The RBI, India’s Central Bank issued a report last Wednesday suggesting the country, with its strong drivers for economic growth, may escape the works of the global credit crisis. The report titled “Trend and Progress of Banking in India, 2007-08” suggests that once the global situation stabilises, India will return to the high growth rates it has been accustomed to over the last decade.
The present challenge faced by banks is to meet credit demand whilst maintaining credit quality. The RBI in the report said that banks must monitor their credit portfolio’s carefully, taking corrective action to prevent asset-liability mismatches, whilst bearing in mind business cycles and monetary policy measures.
The RBI said that banks should ensure business decisions are guided by the long-term perspective of macroeconomic developments and are not unduly influenced by the current stream of exceptional events.

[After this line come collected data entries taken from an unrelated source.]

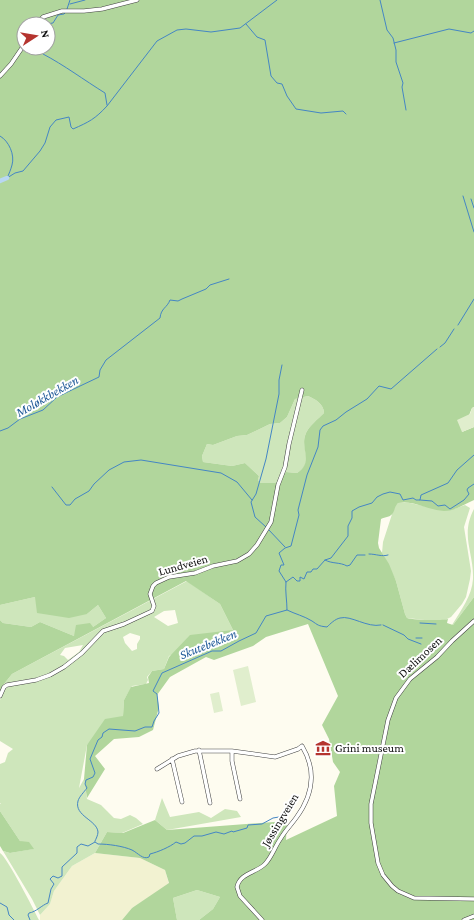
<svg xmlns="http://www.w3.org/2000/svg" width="474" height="920" viewBox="0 0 474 920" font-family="'Crimson Pro',serif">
<rect width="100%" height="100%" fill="#fefcf0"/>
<path fill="#f2f2d1" d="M95,853L140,858L165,870L169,884L132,908L122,920H40V915L50,904L54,891L72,866Z"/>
<path fill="#cee6bb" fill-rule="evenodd" d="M308,396C315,399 324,404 324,413C318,419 309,426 306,433C299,449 316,461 297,473L286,472L276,483H260L258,480L259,476L245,463L232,466L203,462L202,456L207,444L213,445L237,436L247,435L270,424L280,423L287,417L295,399Z
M398,503H410L437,509H454L465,505L470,508L464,527L471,571L470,579L466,597L462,604L451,617L443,621H434L407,618L405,614L396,581L382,553L383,542L395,505Z
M474,509V597L453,625H452C461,610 472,596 473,579C474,552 460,536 474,509Z
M187,581L220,604L233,630L169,656L164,669L152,671L147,677L148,680L146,684L132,686L124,700L123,716L87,745L79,788L84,779L87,799L101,805L114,818L121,819L130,815L136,818L143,824L122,833L107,832L95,853L72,866L54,891L50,904L40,915L32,899L3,851L10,853L33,849L20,841L0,811V804L1,803H0V764L5,762L8,753L13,749L0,741V700L3,693L1,692L4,684L12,674ZM175,610L178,623L168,626L154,617L164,611ZM130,633L140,636V639L137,644V649L132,651L125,643L123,637ZM83,645L79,652L68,660L64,656L60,655L65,648Z
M35,597L87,614L98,605L106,618L93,627L74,636L40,622L31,627L3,623L0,620V605Z
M162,798L170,817L199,812L211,818L225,809L237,811L241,817L167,830L155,820Z
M0,853C7,857 34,910 39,920H0Z
M197,890L220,897L213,909L199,920H177L173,898Z"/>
<path fill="#b1d69c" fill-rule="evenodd" d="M0,0H474V407L472,408L462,432L474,427V500C465,504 455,511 444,511C428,510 414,500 398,503C395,506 395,509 393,513C391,517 385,517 381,519L378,543L379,548L389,564L396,581L405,614L407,618C413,620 442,621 448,619L447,623L453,625L474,597V920H199L213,909L220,897L197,890L173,898L177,920H122L132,908L169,883L165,870L140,858L95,853L107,832L123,833L155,820L167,830L287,821L286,840L337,816L334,786L340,772L333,762L329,739L322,725L338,696L308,624L266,637L253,646L214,660L206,657L170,677L157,695L159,707L153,730L139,737L114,739L95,756L105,769L87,798L84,779L87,745L105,719L123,716L124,700L131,687L149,683L148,677L152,671L164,669L169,657L190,635L233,630L220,604L186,581L12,674L4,684L0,697V620L3,623L31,627L40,622L74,636L76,625L90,623L93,627L106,618L98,605L87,614L69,618L37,613L35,597L0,605ZM24,24H48V48H24ZM308,396C315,399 324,404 324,413C318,419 309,426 306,433C299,449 315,461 297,473L286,472L276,483H260L258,480L259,476L245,463L232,466L203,462L202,456L207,444L213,445L237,436L247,435L270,424L280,423L287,417L295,399Z
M0,811L20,841L29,842L34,849L10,853L3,851L0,846Z"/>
<path fill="#e0eecd" d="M474,407V427L462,432L457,420L470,414L472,408Z
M248,666L256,702L241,706L233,670Z
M219,692L223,711L214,713L210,694Z"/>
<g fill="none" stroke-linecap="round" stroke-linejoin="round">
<path stroke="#4486c4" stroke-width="1" d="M380,0L387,30L393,38L396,50V62L403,83L402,87L406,110
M70,4L85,0
M67,9L70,0
M46,24L53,23L58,15L64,14L66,12
M246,24L257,37L265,40L271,76L277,83L282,84L287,96L296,109L321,113L343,111L346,114
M394,43L449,29L471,33L474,31
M43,48V54C64,65 84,80 105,93L107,105
M0,136C9,141 15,155 12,165C11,169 9,174 7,178
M7,178L15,173L23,171L40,151L45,143L50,127L56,120L69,117L71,127L73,129C89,122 95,119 107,106L157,41L177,30L186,29L211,32L240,28L277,0
M463,196L474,232
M471,199L474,208
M458,325L474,299
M440,347L445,343L454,329
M0,431L8,428L20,419L43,410L57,397L99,377L100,370L106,360L160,318C161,308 167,308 170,300L178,301L182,299L206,289L210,285L229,279
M52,487L66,505H70L75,499L89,491L94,484L109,470L124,462L141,460L221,473L237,482L252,500
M420,500L432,501L438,506L445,505L450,509L464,500L469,494L467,490L468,488L474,484
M266,527L255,517L251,502L256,494L266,459L279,394V380L282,365
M268,529L285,547
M369,554C376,554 382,557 388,555
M325,560C332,564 340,562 347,566L350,565L357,555H365
M286,582L293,577L297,581H300V577L304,579L307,572H311L313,569H317L325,560L331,558L348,536V526L352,518V511L359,507L372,503L377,497L383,494L390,492L400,494L403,500L413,498L416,500H420L421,495L448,483L457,470L474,455
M287,610C295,614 304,616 312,621C318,625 318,626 327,627C330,624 335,619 340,618C351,615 367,628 381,625
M420,623L436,624
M383,625L404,635L408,639L421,644
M416,638H422
M95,841C96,839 98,835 98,832C97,820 74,816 78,801C79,797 84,792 87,788L85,784L86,780L93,777L95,773L90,759L98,740L102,737L103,733L109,729L135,731L145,727H152L154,721L159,713L157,694L153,691L162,673L212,651H221L239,641L256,633L266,616L287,610C287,601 285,591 286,582L279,571L281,565H284L279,553L285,548L291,546L299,515L298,510L307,475L318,447L320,430L323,426L336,420L346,412L367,399L379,386L391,389L437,349
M95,842L98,844C108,844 123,846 132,850C138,853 143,860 149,857L150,854C158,852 170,847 176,842L181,844L185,843L194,836H202L216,832L224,834L232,831L233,832L247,828L248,825L262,824L273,818L279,817
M0,903L7,907L9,915L14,920
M30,920L28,915L29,913C36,912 42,905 48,903L51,889L54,884L50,879L53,876L58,878L62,876V867L77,853V847L81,844L88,846L95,842"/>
<path stroke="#b8d7f2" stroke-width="4.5" d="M0,181L7,178"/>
<defs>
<path id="minor" d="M36,24L43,17L62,11H84L102,9L137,0
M0,76L11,64L24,45
M474,621L452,641L437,657L410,679L396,698L388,720L371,804V823L378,863L383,875L392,886L398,891L414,898L474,899
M0,696L4,687L7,685L36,680L50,675L64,667L82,653L103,631L124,624L152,611L154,606L150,594L153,586L156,583L169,577L195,573L213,566L237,561L249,554L257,545L271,522L278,485L285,467L289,444L302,390
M199,750L210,803
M232,751V761L240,799
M172,759L182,802
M157,769L178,756L195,751H232L275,757L298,749L302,746C317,771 313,795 296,818C291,825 285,831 281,838C275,846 272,857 265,864C256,873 240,873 237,887L240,896L262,920
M464,920L474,916"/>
</defs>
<use href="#minor" stroke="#414141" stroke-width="4.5"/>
<use href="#minor" stroke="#fff" stroke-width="3.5"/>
</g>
<defs>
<symbol id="museum-bare" viewBox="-9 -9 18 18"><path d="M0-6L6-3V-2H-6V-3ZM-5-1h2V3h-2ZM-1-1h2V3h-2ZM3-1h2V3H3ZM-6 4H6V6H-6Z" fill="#b5342f" stroke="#fff" stroke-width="2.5" paint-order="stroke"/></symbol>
</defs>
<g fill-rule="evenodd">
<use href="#museum-bare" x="312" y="737" width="22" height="22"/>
</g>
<g text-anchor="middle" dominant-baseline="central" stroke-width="4" stroke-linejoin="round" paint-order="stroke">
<g font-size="12" fill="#0e0e0e" stroke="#fff">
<text transform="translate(183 565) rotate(-16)">Lundveien</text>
<text transform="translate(420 657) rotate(-43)">Dælimosen</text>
<text transform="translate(280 820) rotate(-59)">Jøssingveien</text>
</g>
<g font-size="12" fill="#0e0e0e" stroke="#fff" text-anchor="start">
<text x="335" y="748">Grini museum</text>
</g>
<g font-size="13" font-style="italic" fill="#1f5998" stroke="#fff">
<text transform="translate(47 396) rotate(-30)">Moløkkbekken</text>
<text transform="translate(208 644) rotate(-22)">Skutebekken</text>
</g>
</g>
<g transform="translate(36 36) rotate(78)"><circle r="19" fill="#ffffff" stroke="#9f9f9f"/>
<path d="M0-3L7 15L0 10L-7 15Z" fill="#b5342f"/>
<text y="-6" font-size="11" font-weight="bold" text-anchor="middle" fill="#0e0e0e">N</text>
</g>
</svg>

The central bank also urged banks to maintain the delivery of credit to the sectors of the economy that are productive. Though the impact on India of the credit crisis has been limited, its effects have been felt on the credit equity and foreign exchange markets nevertheless.
The report said that Indian financial markets are safe and Indian depositors enjoy a high degree of protection. About 93 per cent of deposit accounts and 61 per cent of total assessable deposits were fully protected at the end of March 2008.
Talking in particular about the Indian banking system, the report said that risk management in India has been made more granular and prudential norms for off-balance sheet exposure of banks have been prescribed. In order to further strengthen capital requirements, the credit conversion factors, risk weights and provisioning requirements for specific off balance sheet items, including derivatives, have been reviewed.
In India, complex structured products, such as, synthetic securitization, have not been permitted so far. Introduction of such products, when found appropriate, would be guided by the risk management capabilities of the system. Exposures of banks to synthetic security derivatives are the main cause of the global financial crisis
The report said that the major problems which financial institutions have faced internationally are illiquid assets, capital shortages and collapse of counter-party trust. In India, however, the situation is different. The central bank has been vigilant about the lessons that have emerged from the crisis.
The crisis suggests that risk management and supervisory practices lagged behind financial innovations and emerging business models. The report notes that RBI has already put in place a system to mitigate liquidity risks at the very short-end, risks at the systemic level and at the institution level.